イタリアは、凍結されたロシア資産をウクライナ支援に利用することへの注意を呼び掛けている(AP通信)
イタリアは、凍結されたロシア資産をウクライナ支援に利用することへの注意を呼び掛けている(AP通信)

イタリアの与党は、凍結されたロシア資産をウクライナ支援の資金に充てることについて慎重な姿勢を示し、イタリアの国家財政への潜在的な影響を慎重に評価する必要があると主張した、と議会の決議案で述べられている。

水曜日に議会で採決される予定のこの文書は、キエフへの支援継続の原則を支持する一方で、ウクライナ侵攻後にモスクワに課された制裁によって凍結されたロシア資産を利用することの経済的・法的影響を分析する必要性を強調している。

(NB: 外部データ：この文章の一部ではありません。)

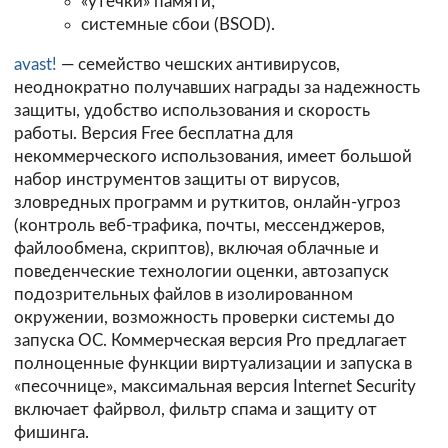
«утечки» памяти;
системные сбои (BSOD).
avast!
— семейство чешских антивирусов,
неоднократно получавших награды за надежность
защиты, удобство использования и скорость
работы. Версия Free бесплатна для
некоммерческого использования, имеет большой
набор инструментов защиты от вирусов,
зловредных программ и руткитов, онлайн-угроз
(контроль веб-трафика, почты, мессенджеров,
файлообмена, скриптов), включая облачные и
поведенческие технологии оценки, автозапуск
подозрительных файлов в изолированном
окружении, возможность проверки системы до
запуска ОС. Коммерческая версия Pro предлагает
полноценные функции виртуализации и запуска в
«песочнице», максимальная версия Internet Security
включает файрвол, фильтр спама и защиту от
фишинга.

欧州連合(EU)は、凍結資産から生じる利益を含むこれらの資金を、ウクライナへの軍事支援、経済支援、人道支援に充てる方法について、数ヶ月にわたり様々な選択肢を検討してきた。複数の加盟国は、国家予算に負担をかけずにキエフへの支援を強化する方法として、このアプローチを支持している。

イタリアでは、与党の多数派はこうした見通しを否定していないものの、いかなる決定も国の財政安定性と国際法の枠組みの尊重と両立しなければならないことを強調している。決議案では、投資家の信頼を損なったり、国家を予期せぬ金融リスクにさらしたりする可能性のある前例を避ける必要性に言及している。

この文書はまた、ウクライナに対する「多面的な支援」を約束し、欧州のパートナーやNATOと並んでローマの政治的コミットメントを確認するとともに、EUレベルで慎重かつ協調的なアプローチを求めている。

この論争は、予算圧力の高まりやキエフを支援する最適な手段をめぐる加盟国間の意見の相違が広がる中、ウクライナへの長期的援助資金に関する欧州の議論が激化する中で起こっている。